1. The orignal sin of negative yield rate with negative intereat rate

   The negative yeild rate of Germany and France is a sin, not a bless. Germany restricts itself and other euro adopted countries to expand its fiscal policy makes today's disaster. Germany should increase its defense budget. France should tolerate its fiscial expense on pension. All in all. those acts bring disasters to the Euro area. It is a disaster, not a bless. Because the supply of Germany bund and Franch bond are too low but the demand of those bonds are too large, it creates the negative yield rate of Bund. It is so unfair to subsidize the Germany with all those euro and makeing those people with euro and having invested in those government bond in a disaster. We all know that the south countries in the euro area should adopt more aggressive fiscal policy to revive its service industry. All those countries should form a new currency to replace the euro which permits those coountries could have more extreme fiscal policy to help its own people.

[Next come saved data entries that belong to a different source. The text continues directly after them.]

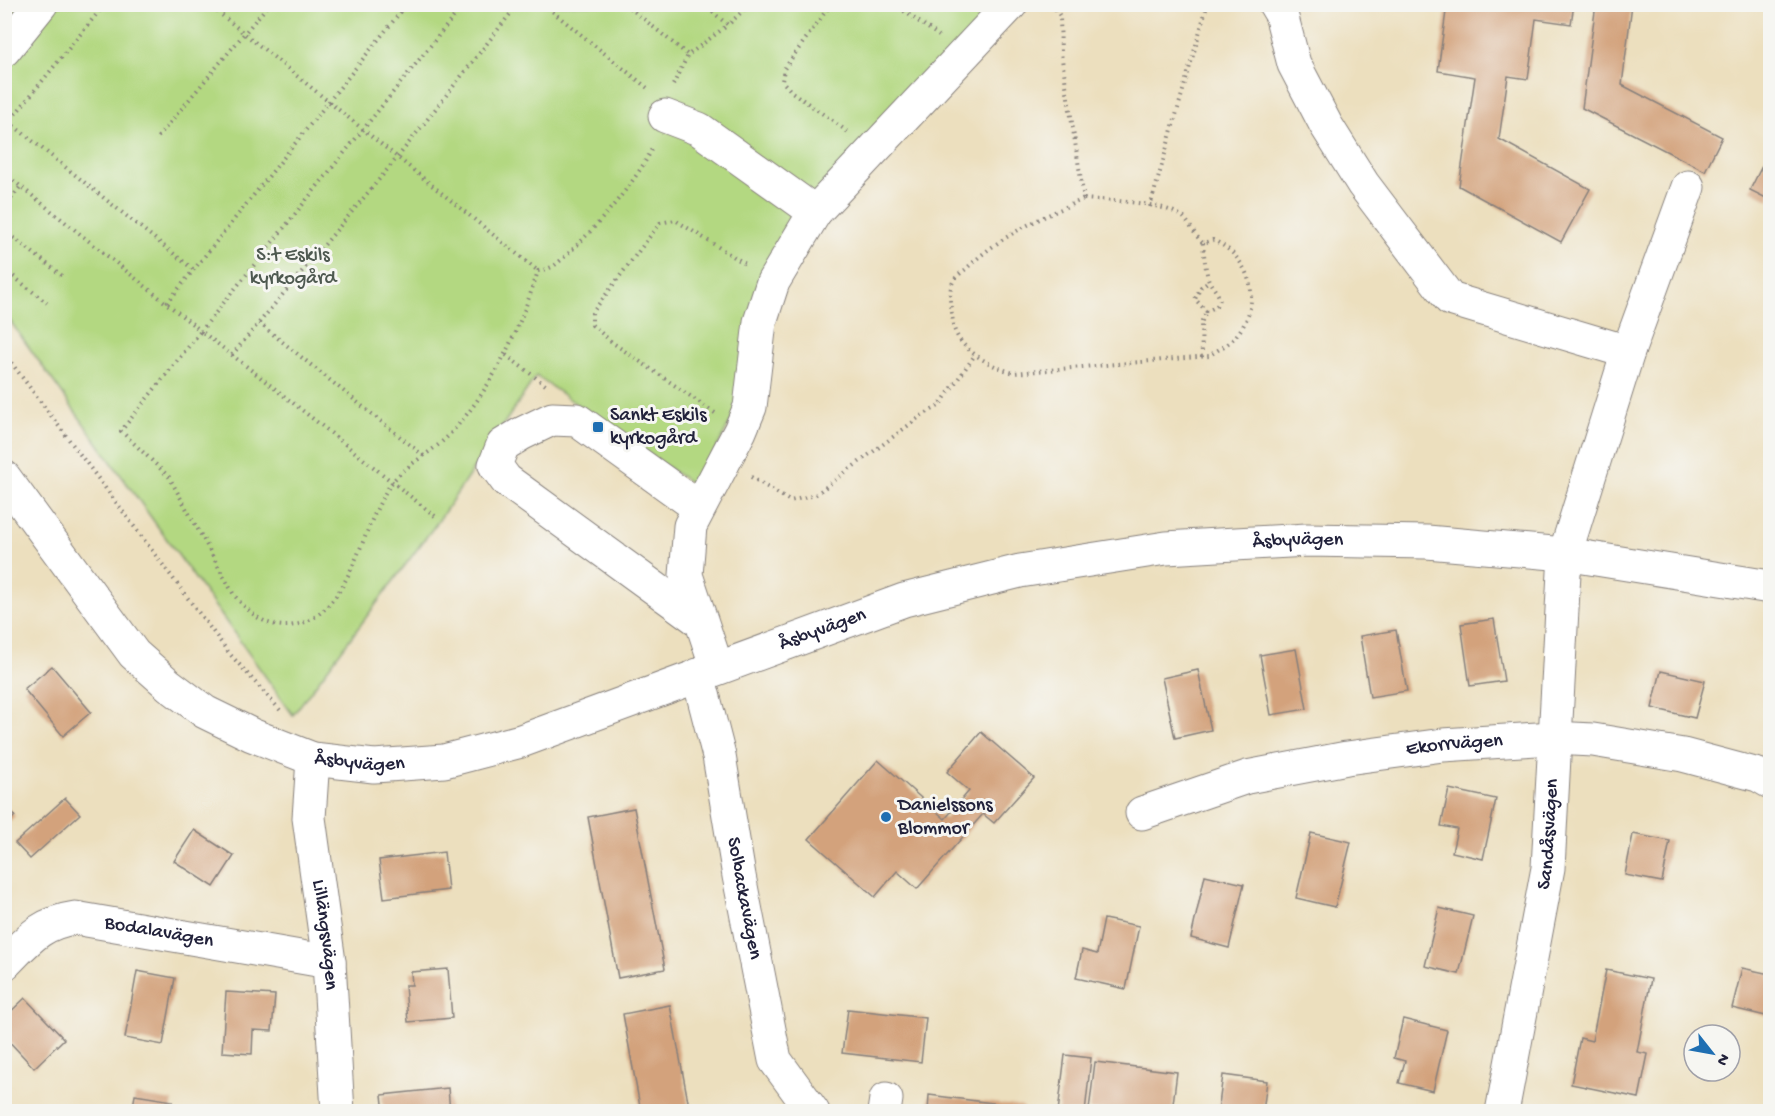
<svg xmlns="http://www.w3.org/2000/svg" width="1775" height="1116" font-family="'Gochi Hand',sans-serif">
  <style>
    .green { fill: #b3d881; stroke: #6a7d5e; stroke-width: 1.5 }
    .building { fill: #d3a27c }
    .lines { fill: none; stroke-linecap: round; stroke-linejoin: round }
    .minor-casing { stroke: #87807c; stroke-width: 35 }
    .path { stroke: #87807c; stroke-width: 4; stroke-dasharray: 1.5 4.5; stroke-linecap: butt }
    .minor { stroke: #fff; stroke-width: 33 }
    .poi-dot { fill: #1f6fb2; stroke: #f6f6f2; stroke-width: 2 }
    .labels { text-anchor: middle; dominant-baseline: central; stroke-width: 6; stroke-linejoin: round; paint-order: stroke }
    .park-label { font-size: 20px; fill: #4e5950; stroke: #f6f6f2 }
    .poi-label { font-size: 20px; fill: #22223b; stroke: #f6f6f2; text-anchor: start }
    .street-label { font-size: 20px; fill: #22223b; stroke: #f6f6f2 }
  </style>
  <rect width="100%" height="100%" fill="#f6f6f2"/>
  <filter id="ink" filterUnits="userSpaceOnUse"><feTurbulence type="fractalNoise" baseFrequency=".0167" numOctaves="2"/><feDisplacementMap in="SourceGraphic" scale="12" xChannelSelector="R" yChannelSelector="G"/><feConvolveMatrix kernelMatrix="1 2 1 2 8 2 1 2 1" color-interpolation-filters="sRGB"/></filter>
  <filter id="wash" filterUnits="userSpaceOnUse"><feTurbulence type="fractalNoise" baseFrequency=".008" numOctaves="4" result="noise"/><feDisplacementMap in="SourceGraphic" scale="24" xChannelSelector="R" yChannelSelector="G"/><feGaussianBlur stdDeviation="1.35" result="paint"/><feColorMatrix in="noise" values="0 0 0 0 0 0 0 0 0 0 0 0 0 0 0 0 0 1.4 0 .05"/><feComposite in="paint" operator="in"/></filter>
  <g filter="url(#wash)">
    <rect width="100%" height="100%" fill="#ecdfbe"/>
    <polygon class="green" points="4,5 999,5 808,205 738,408 696,487 536,376 439,520 293,715 5,314"/>
    <g id="blocks">
      <g class="building">
        <polygon points="1447,4 1574,4 1571,24 1536,19 1528,79 1508,76 1499,139 1590,189 1561,242 1459,186 1475,77 1438,71"/>
        <polygon points="1596,4 1632,4 1622,85 1722,137 1705,171 1582,108"/>
        <polygon points="1770,150 1770,200 1750,190"/>
        <polygon points="1494,619 1504,681 1470,686 1461,624"/>
        <polygon points="1396,630 1407,691 1370,697 1360,636"/>
        <polygon points="1296,649 1307,709 1271,715 1260,655"/>
        <polygon points="52,666 91,712 63,736 24,689"/>
        <polygon points="1198,670 1211,730 1175,738 1162,678"/>
        <polygon points="1661,671 1705,681 1695,718 1652,708"/>
        <polygon points="981,732 1034,778 994,823 983,814 917,889 897,871 875,897 809,839 878,760 945,819 969,791 947,772"/>
        <polygon points="1449,789 1496,799 1483,859 1452,852 1457,829 1441,826"/>
        <polygon points="65,798 80,814 30,859 15,843"/>
        <polygon points="4,805 15,816 4,826"/>
        <polygon points="634,808 665,969 618,978 588,817"/>
        <polygon points="194,830 234,856 214,887 174,861"/>
        <polygon points="1311,833 1351,842 1335,907 1296,898"/>
        <polygon points="1633,834 1670,841 1662,882 1625,875"/>
        <polygon points="444,852 448,890 384,898 379,860"/>
        <polygon points="1205,875 1244,884 1229,948 1191,938"/>
        <polygon points="1439,908 1473,916 1459,974 1425,966"/>
        <polygon points="1104,919 1139,926 1126,989 1076,978 1082,950 1097,954"/>
        <polygon points="1742,968 1770,974 1770,1017 1732,1008"/>
        <polygon points="448,969 452,1018 408,1022 405,985 412,985 411,972"/>
        <polygon points="1606,970 1651,979 1637,1052 1648,1054 1639,1098 1571,1084 1580,1038 1592,1041"/>
        <polygon points="137,971 175,978 163,1045 125,1038"/>
        <polygon points="226,992 275,995 272,1031 253,1030 252,1054 222,1052"/>
        <polygon points="25,998 64,1039 34,1068 4,1036 4,1018"/>
        <polygon points="670,1005 690,1112 641,1112 623,1014"/>
        <polygon points="848,1009 926,1018 921,1062 842,1053"/>
        <polygon points="1403,1019 1447,1030 1433,1091 1399,1083 1405,1061 1394,1058"/>
        <polygon points="1065,1055 1091,1058 1085,1112 1058,1112"/>
        <polygon points="1095,1062 1177,1072 1172,1112 1089,1110"/>
        <polygon points="1223,1075 1267,1081 1263,1112 1218,1112"/>
        <polygon points="448,1088 450,1112 384,1112 382,1095"/>
        <polygon points="135,1095 173,1101 171,1112 132,1112"/>
        <polygon points="929,1095 1024,1107 1023,1112 928,1112"/>
        <polygon points="4,1100 15,1112 4,1112"/>
      </g>
    </g>
  </g>
  <g filter="url(#ink)">
    <use href="#blocks" fill-opacity="0" stroke="#87807c" stroke-width="1.5"/>
    <g class="lines">
      <g class="minor-casing">
        <g id="minor">
          <polyline points="1275,4 1281,14 1294,64 1326,125 1363,184 1450,299 1628,352"/>
          <polyline points="4,50 41,4"/>
          <polyline points="665,116 699,129 815,212"/>
          <path id="s1" d="M4,477l130,177 35,31 36,27 47,23 61,24 61,7 70,-5 77,-20 383,-141 116,-29 146,-23 141,-8 120,2 138,12 205,33"/>
          <polyline points="698,507 577,420 552,419 521,434 503,445 495,465 506,480 700,621"/>
          <polyline points="717,668 686,575 690,526 740,431 750,407 760,322 773,282 815,212 1011,4"/>
          <path id="s2" d="M698,675l21,81 20,120 36,184 38,52"/>
          <path id="s3" d="M313,759l-4,59 20,144 9,150"/>
          <path id="s4" d="M1142,813l105,-36 100,-19 96,-13 110,-7 40,2 90,15 75,20 12,7"/>
          <path id="s5" d="M4,964c24,-24 36,-41 71,-46l254,44"/>
          <polyline points="884,1112 886,1099"/>
          <path id="s6" d="M1502,1112l46,-244 17,-314 63,-202 60,-165"/>
        </g>
      </g>
      <g class="path">
        <polyline points="208,4 538,271"/>
        <polyline points="543,4 650,90"/>
        <polyline points="625,4 688,55"/>
        <polyline points="703,4 728,25 750,4"/>
        <polyline points="831,4 784,69 782,81 792,92 848,132"/>
        <polyline points="894,4 939,36"/>
        <polyline points="1052,4 1060,16 1061,53 1084,199"/>
        <polyline points="673,85 688,55 728,25"/>
        <polyline points="9,122 194,270"/>
        <polyline points="4,128 105,4"/>
        <polyline points="158,137 269,4"/>
        <polyline points="4,173 201,331 464,4"/>
        <path d="M1084,199c27,2 77,2 99,18 5,4 12,19 20,26l10,-3c40,18 52,68 19,100 -7,6 -16,11 -23,16l-195,17c-22,-6 -58,-24 -61,-50 -1,-12 -6,-30 0,-41 2,-5 9,-10 13,-13 33,-33 76,-52 118,-70z"/>
        <polyline points="1150,207 1207,6"/>
        <polyline points="4,208 21,186"/>
        <polyline points="4,230 65,278"/>
        <path d="M1203,243c1,12 2,23 5,35 4,13 25,24 -2,33l-11,-12 6,-12 8,-6"/>
        <polyline points="4,269 47,303"/>
        <polyline points="167,303 407,4"/>
        <polyline points="259,323 424,456"/>
        <polyline points="4,353 229,653 280,710"/>
        <polyline points="232,355 397,158 518,4"/>
        <polyline points="506,355 548,387"/>
        <polyline points="1202,357 1201,323 1206,311"/>
        <polyline points="715,413 613,343 592,325 592,313 660,223 675,220 747,265"/>
        <polyline points="751,477 790,501 815,495 921,416 939,406 975,355"/>
        <path d="M435,516c-78,-62 -155,-124 -234,-185l-80,100 48,46 65,118c16,19 34,35 61,30 56,-11 66,-100 96,-141 13,-19 43,-32 59,-50 43,-46 69,-103 88,-163 6,-1 13,-3 17,-6 29,-23 85,-86 98,-119"/>
      </g>
      <use href="#minor" class="minor"/>
    </g>
  </g>
  <g class="poi-dot">
    <rect x="592" y="421" width="12" height="12" rx="3"/>
    <circle cx="886" cy="817" r="6"/>
  </g>
  <g class="labels">
    <g class="park-label">
      <text x="293" y="256">S:t Eskils<tspan x="293" dy="23">kyrkogård</tspan></text>
    </g>
    <g class="poi-label">
      <text x="610" y="416">Sankt Eskils<tspan x="610" dy="23">kyrkogård</tspan></text>
      <text x="898" y="806">Danielssons<tspan x="898" dy="23">Blommor</tspan></text>
    </g>
    <g class="street-label">
      <text stroke="none"><textPath href="#s1" startOffset="1448">Åsbyvägen</textPath></text>
      <text stroke="none"><textPath href="#s1" startOffset="962">Åsbyvägen</textPath></text>
      <text stroke="none"><textPath href="#s4" startOffset="321">Ekorrvägen</textPath></text>
      <text stroke="none"><textPath href="#s1" startOffset="476">Åsbyvägen</textPath></text>
      <text stroke="none"><textPath href="#s6" startOffset="282">Sandåsvägen</textPath></text>
      <text stroke="none"><textPath href="#s2" startOffset="228">Solbackavägen</textPath></text>
      <text stroke="none"><textPath href="#s5" startOffset="172">Bodalavägen</textPath></text>
      <text stroke="none"><textPath href="#s3" startOffset="177">Lillängsvägen</textPath></text>
    </g>
  </g>
  <rect width="1775" height="1116" fill="none" stroke="#f6f6f2" stroke-width="24"/>
  <g transform="translate(1712 1053) rotate(121)"><circle r="28" fill="#f6f6f2" stroke="#a1a1a9" stroke-width="1.5"/>
  <path d="M0-4.5L10 22L0 15L-10 22Z" fill="#1f6fb2"/>
  <text y="-9" font-size="16" font-weight="bold" text-anchor="middle" fill="#22223b">N</text>
  </g>
</svg>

2. A much lower inflation rate all around the world

   People take the lower inflation rate as a disease which could make people miserable in their lifetime. To conter the problem, we need more out-of-box thinking. Manufacturing jobs home is one kind, rennovated service jobs is the other. The most important thing is how to make some daily need necessities to be more new-manufacturing-based products, with the issud of how to preserve the earth with new garbage and waste processing industry.